■ MATERIALS PROVIDED:
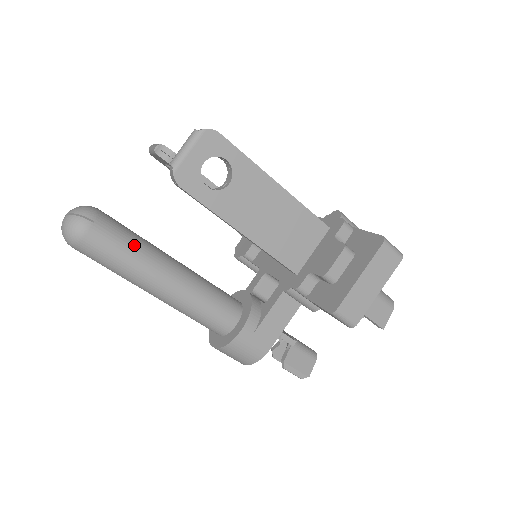
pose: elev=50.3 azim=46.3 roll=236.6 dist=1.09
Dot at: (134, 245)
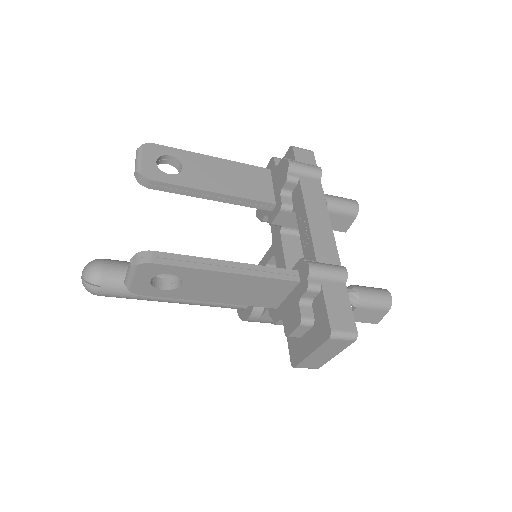
Dot at: occluded
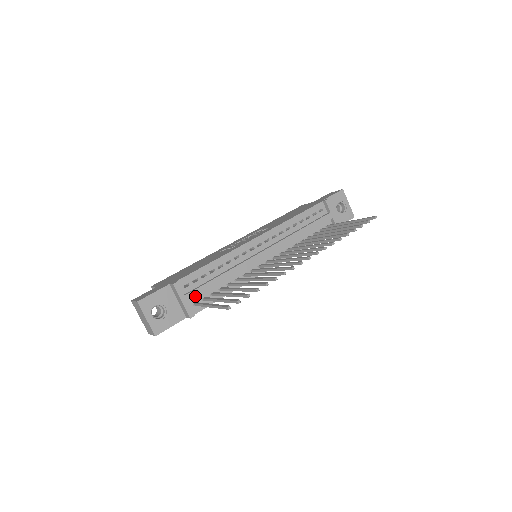
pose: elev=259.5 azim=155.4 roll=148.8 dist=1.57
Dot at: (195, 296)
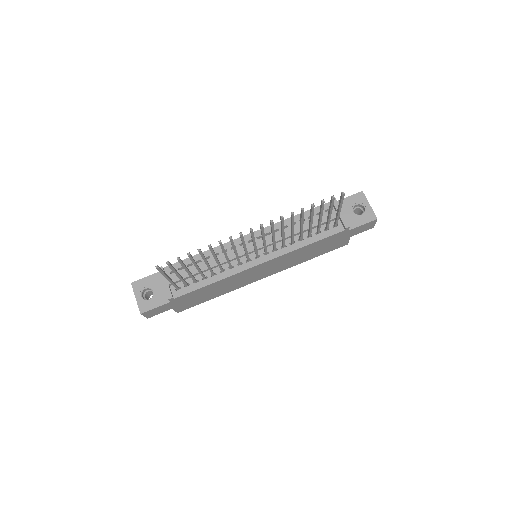
Dot at: (176, 280)
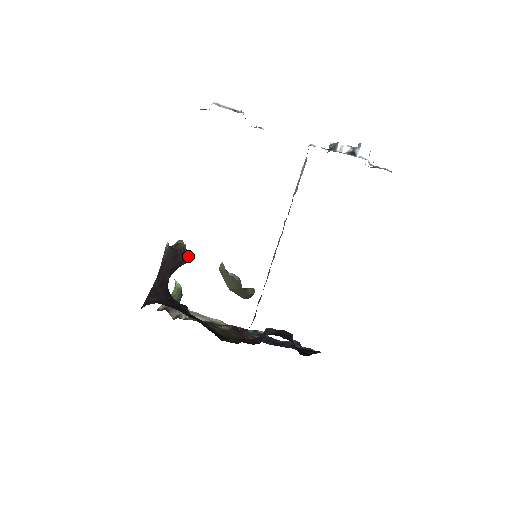
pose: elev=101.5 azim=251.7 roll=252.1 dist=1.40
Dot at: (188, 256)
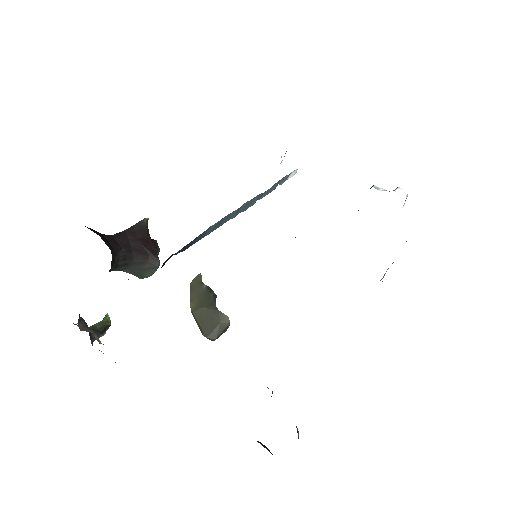
Dot at: occluded
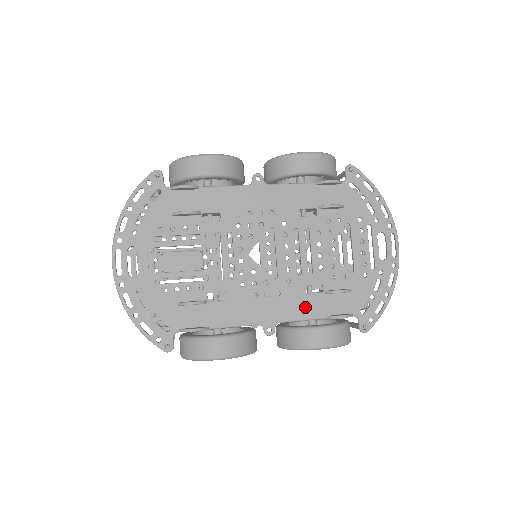
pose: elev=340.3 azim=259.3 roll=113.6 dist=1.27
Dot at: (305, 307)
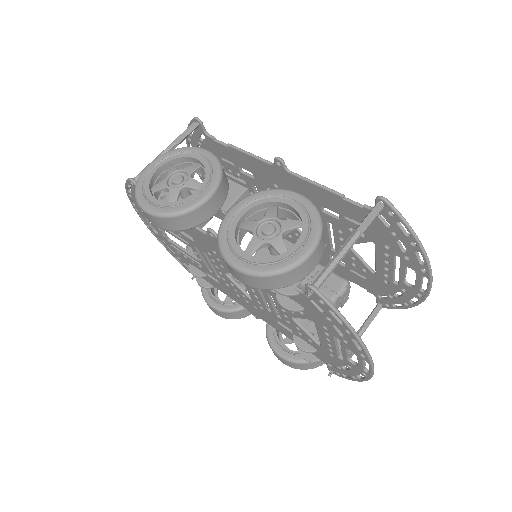
Dot at: (279, 328)
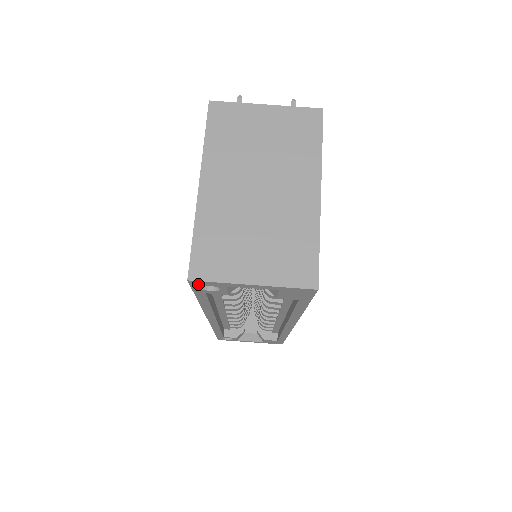
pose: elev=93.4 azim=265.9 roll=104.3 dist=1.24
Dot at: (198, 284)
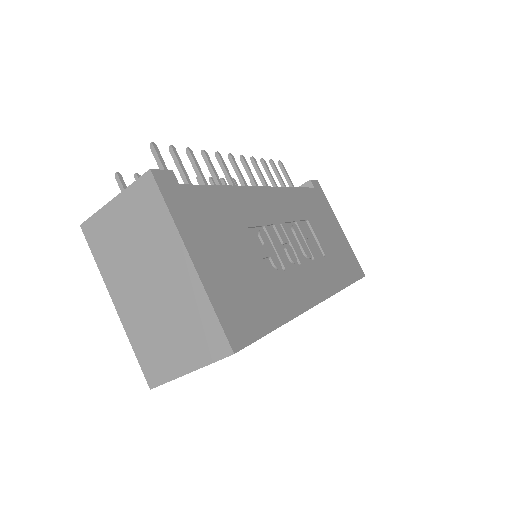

■ YOUR TASK: Put the text of every entry above into a JSON list of strings, one string per line, with blank lines omitted. Leave the pictures out of the list.

■ OUTPUT:
[
  "pose: elev=50.3 azim=46.3 roll=236.6 dist=1.09",
  "Dot at: (134, 245)",
  "Dot at: occluded",
  "pose: elev=259.5 azim=155.4 roll=148.8 dist=1.57",
  "Dot at: (195, 296)",
  "Dot at: (176, 280)",
  "pose: elev=101.5 azim=251.7 roll=252.1 dist=1.40",
  "Dot at: (188, 256)",
  "Dot at: occluded",
  "pose: elev=340.3 azim=259.3 roll=113.6 dist=1.27",
  "Dot at: (305, 307)",
  "Dot at: (279, 328)",
  "pose: elev=93.4 azim=265.9 roll=104.3 dist=1.24",
  "Dot at: (198, 284)"
]